Light-controlled C2H2 gas sensing based on Au–ZnO nanowires with plasmon-enhanced sensitivity at room temperature

Abstract

We have experimentally demonstrated a visible light-controlled sensing response of the Au–ZnO nanowires for C₂H₂ gas at room temperature by plasmon-enhanced sensitivity, in which Au nanoparticles were coated on the surface of ZnO nanowires. The ZnO nanowires without Au nanoparticles showed a normal n-type response, whereas the Au coated ZnO nanowires exhibited a concentration-dependent and time-dependent p–n transition response for the sensing response to C₂H₂ gas at room temperature. This unconventional sensing behavior can be explained by the formation of a surface inversion layer. Meanwhile, this sensing can be modulated and the response was significantly enhanced at room temperature under visible light illumination.
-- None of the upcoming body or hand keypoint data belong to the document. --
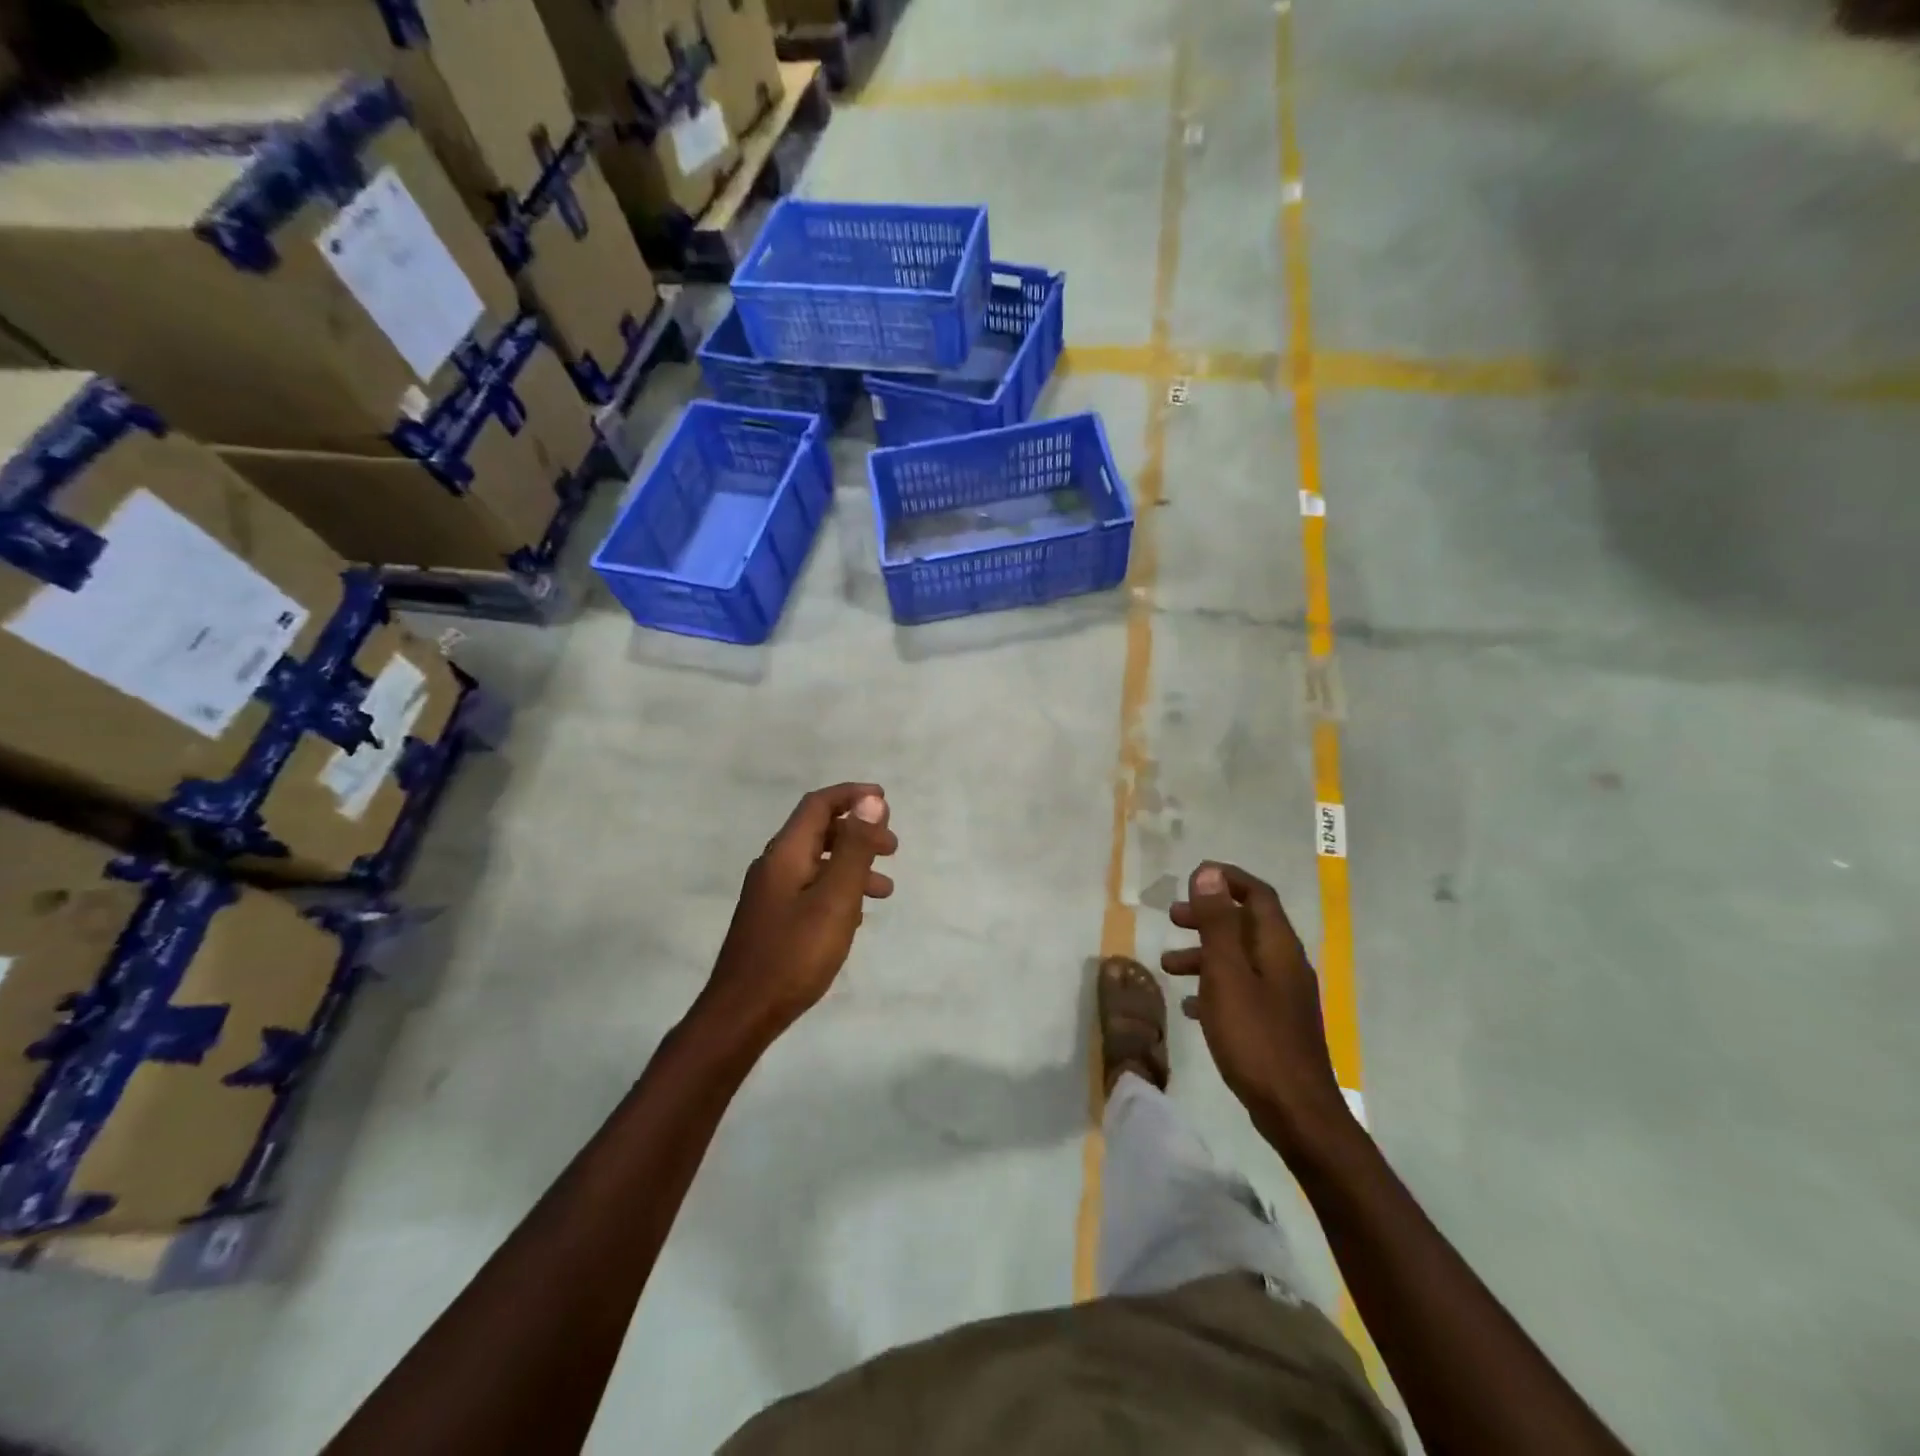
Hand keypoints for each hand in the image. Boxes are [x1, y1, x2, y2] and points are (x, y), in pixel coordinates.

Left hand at [697, 784, 897, 1044]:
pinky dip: (838, 890)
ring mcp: (770, 894)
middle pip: (818, 832)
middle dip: (858, 833)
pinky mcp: (772, 919)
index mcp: (785, 853)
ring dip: (852, 866)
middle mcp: (773, 866)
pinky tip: (855, 916)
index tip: (884, 800)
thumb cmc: (794, 954)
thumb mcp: (835, 898)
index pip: (818, 805)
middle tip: (893, 849)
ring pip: (817, 864)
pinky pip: (811, 889)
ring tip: (886, 889)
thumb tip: (871, 800)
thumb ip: (854, 848)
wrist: (741, 1014)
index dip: (852, 796)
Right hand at [1161, 863, 1353, 1155]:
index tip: (1192, 877)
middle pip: (1246, 925)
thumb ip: (1217, 923)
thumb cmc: (1256, 1037)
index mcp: (1277, 947)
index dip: (1227, 880)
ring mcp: (1282, 997)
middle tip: (1173, 917)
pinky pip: (1240, 991)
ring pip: (1239, 959)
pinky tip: (1188, 1006)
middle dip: (1208, 916)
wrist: (1296, 1112)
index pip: (1257, 894)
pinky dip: (1213, 987)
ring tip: (1168, 965)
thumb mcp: (1226, 974)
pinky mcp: (1274, 1024)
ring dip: (1204, 954)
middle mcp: (1284, 964)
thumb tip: (1209, 873)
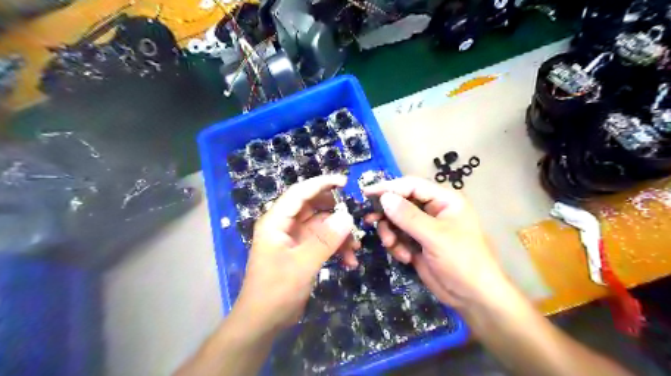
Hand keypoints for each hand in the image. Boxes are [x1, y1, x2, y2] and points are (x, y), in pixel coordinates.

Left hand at [234, 174, 361, 334]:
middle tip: (355, 218)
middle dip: (335, 213)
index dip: (321, 184)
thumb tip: (347, 217)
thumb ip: (325, 240)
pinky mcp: (302, 252)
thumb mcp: (302, 265)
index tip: (344, 182)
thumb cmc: (276, 291)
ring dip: (339, 235)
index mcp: (276, 221)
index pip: (299, 193)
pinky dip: (336, 248)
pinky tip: (349, 261)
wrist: (263, 322)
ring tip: (356, 249)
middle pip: (313, 207)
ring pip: (321, 226)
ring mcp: (294, 239)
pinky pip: (322, 242)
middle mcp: (284, 226)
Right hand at [365, 178, 505, 309]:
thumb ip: (408, 216)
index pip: (411, 185)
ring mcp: (424, 227)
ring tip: (392, 245)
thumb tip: (384, 197)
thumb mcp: (435, 236)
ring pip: (396, 220)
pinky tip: (405, 257)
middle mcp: (433, 210)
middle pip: (401, 202)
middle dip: (387, 214)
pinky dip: (396, 245)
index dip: (389, 188)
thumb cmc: (462, 261)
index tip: (366, 193)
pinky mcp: (417, 243)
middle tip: (370, 221)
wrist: (473, 297)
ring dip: (390, 232)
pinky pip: (398, 236)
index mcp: (444, 200)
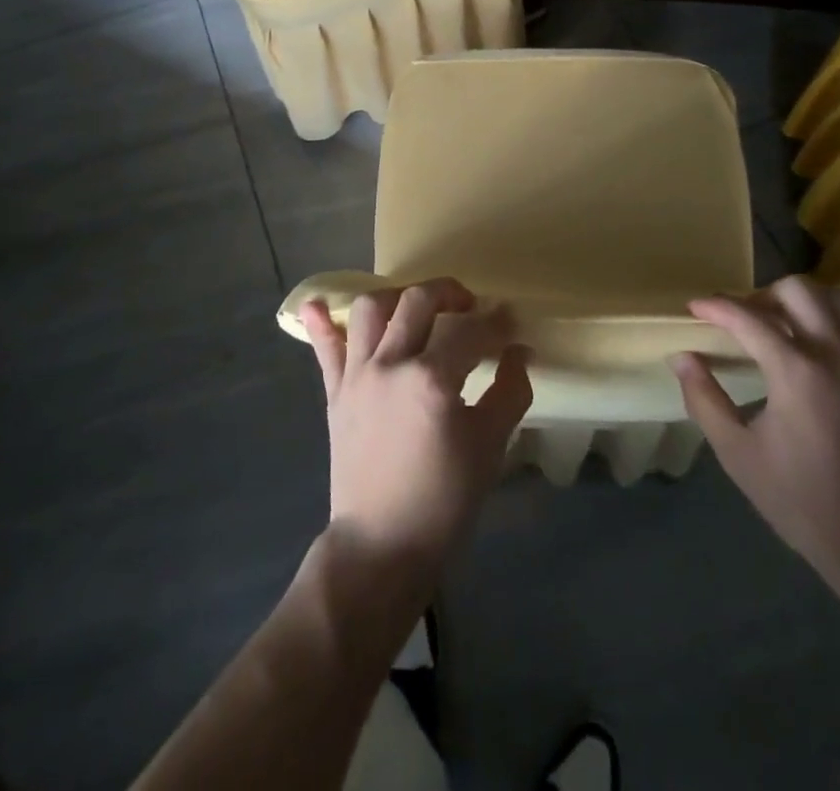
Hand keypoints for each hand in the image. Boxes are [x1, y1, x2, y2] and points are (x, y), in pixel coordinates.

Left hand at [300, 279, 532, 590]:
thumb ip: (509, 391)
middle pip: (418, 301)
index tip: (511, 322)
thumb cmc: (443, 500)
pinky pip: (324, 349)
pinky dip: (322, 323)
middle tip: (469, 307)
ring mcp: (357, 376)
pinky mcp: (335, 394)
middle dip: (450, 292)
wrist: (382, 547)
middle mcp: (390, 365)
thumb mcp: (490, 446)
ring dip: (397, 297)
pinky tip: (320, 304)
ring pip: (370, 309)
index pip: (471, 331)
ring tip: (416, 309)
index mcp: (431, 379)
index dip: (497, 323)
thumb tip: (519, 352)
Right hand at [673, 278, 839, 586]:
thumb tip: (681, 357)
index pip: (748, 319)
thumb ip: (704, 398)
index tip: (694, 307)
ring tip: (784, 320)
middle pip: (797, 290)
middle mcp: (835, 355)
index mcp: (796, 374)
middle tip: (745, 320)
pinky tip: (827, 326)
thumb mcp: (735, 452)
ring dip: (804, 299)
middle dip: (762, 295)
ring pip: (836, 296)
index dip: (716, 306)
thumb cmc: (795, 496)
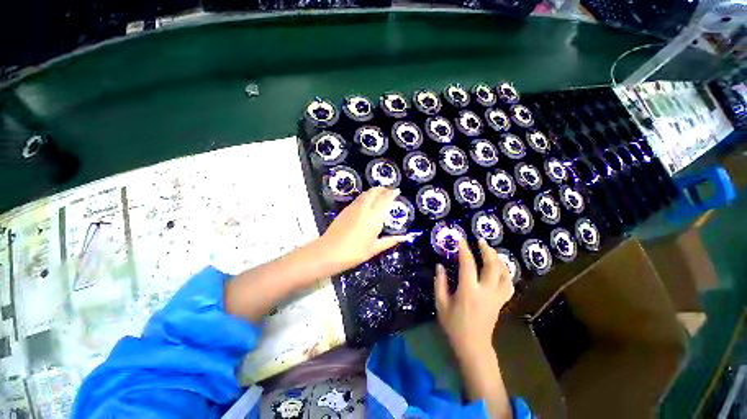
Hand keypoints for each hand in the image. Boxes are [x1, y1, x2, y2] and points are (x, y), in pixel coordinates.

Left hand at [318, 187, 409, 272]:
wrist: (329, 252)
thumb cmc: (355, 252)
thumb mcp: (375, 248)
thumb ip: (390, 240)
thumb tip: (405, 237)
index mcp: (374, 217)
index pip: (385, 199)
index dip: (392, 193)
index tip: (397, 191)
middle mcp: (364, 208)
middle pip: (374, 192)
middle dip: (382, 189)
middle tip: (388, 190)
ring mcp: (353, 207)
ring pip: (365, 194)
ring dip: (374, 191)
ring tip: (379, 193)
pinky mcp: (345, 210)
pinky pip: (358, 198)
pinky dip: (365, 196)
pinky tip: (366, 202)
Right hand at [434, 238, 513, 359]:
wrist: (473, 346)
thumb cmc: (454, 325)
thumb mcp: (441, 304)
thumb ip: (440, 283)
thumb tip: (440, 266)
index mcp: (468, 291)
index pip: (467, 264)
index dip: (464, 250)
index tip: (461, 239)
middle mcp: (485, 291)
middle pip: (492, 266)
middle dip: (487, 250)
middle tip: (480, 241)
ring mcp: (497, 297)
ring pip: (504, 274)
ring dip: (498, 259)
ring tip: (491, 250)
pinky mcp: (501, 301)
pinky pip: (508, 284)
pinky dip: (506, 272)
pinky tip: (501, 267)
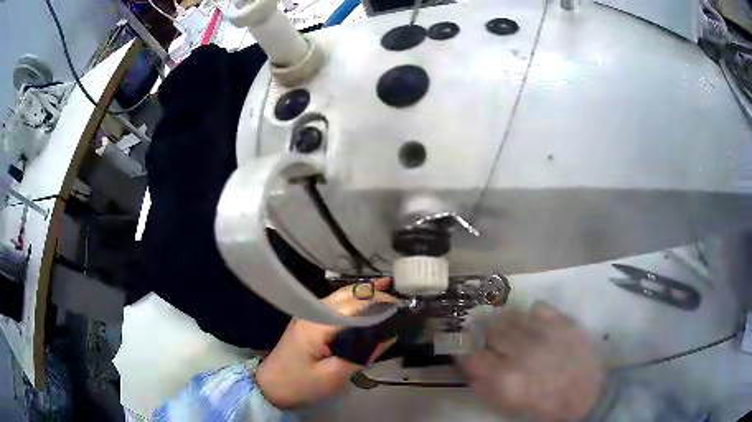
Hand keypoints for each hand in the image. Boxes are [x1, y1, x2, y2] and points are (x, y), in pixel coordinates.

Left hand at [256, 279, 395, 408]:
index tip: (403, 310)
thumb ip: (362, 354)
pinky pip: (337, 304)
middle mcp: (312, 311)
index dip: (381, 304)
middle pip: (349, 295)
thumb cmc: (301, 384)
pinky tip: (369, 300)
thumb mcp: (334, 376)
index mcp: (317, 324)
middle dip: (377, 296)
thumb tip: (389, 335)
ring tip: (393, 296)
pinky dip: (356, 301)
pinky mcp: (309, 319)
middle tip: (402, 305)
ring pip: (343, 296)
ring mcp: (309, 313)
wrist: (271, 386)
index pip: (355, 306)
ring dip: (367, 295)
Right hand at [460, 301, 603, 420]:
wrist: (588, 397)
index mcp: (506, 378)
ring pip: (512, 314)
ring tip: (508, 328)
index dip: (466, 352)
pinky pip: (539, 307)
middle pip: (491, 329)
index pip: (472, 356)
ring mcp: (545, 333)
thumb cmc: (544, 408)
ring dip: (505, 321)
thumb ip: (484, 387)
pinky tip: (534, 324)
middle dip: (484, 333)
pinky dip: (532, 314)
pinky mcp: (564, 322)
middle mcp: (522, 351)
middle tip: (488, 338)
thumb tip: (468, 367)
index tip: (468, 352)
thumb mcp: (508, 407)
This light-controlled sensing response from the Au–ZnO nanowires was attributed to the fact that the visible light excites the surface plasmon resonance of Au nanoparticles on the surface of ZnO nanowires, and it can inject hot electrons into the conduction band of ZnO. These results hinted the potential application of the as-fabricated sensor in monitoring C₂H₂ gas at room temperature, and opened up new approaches for developing a new generation of visible light modulated gas sensors.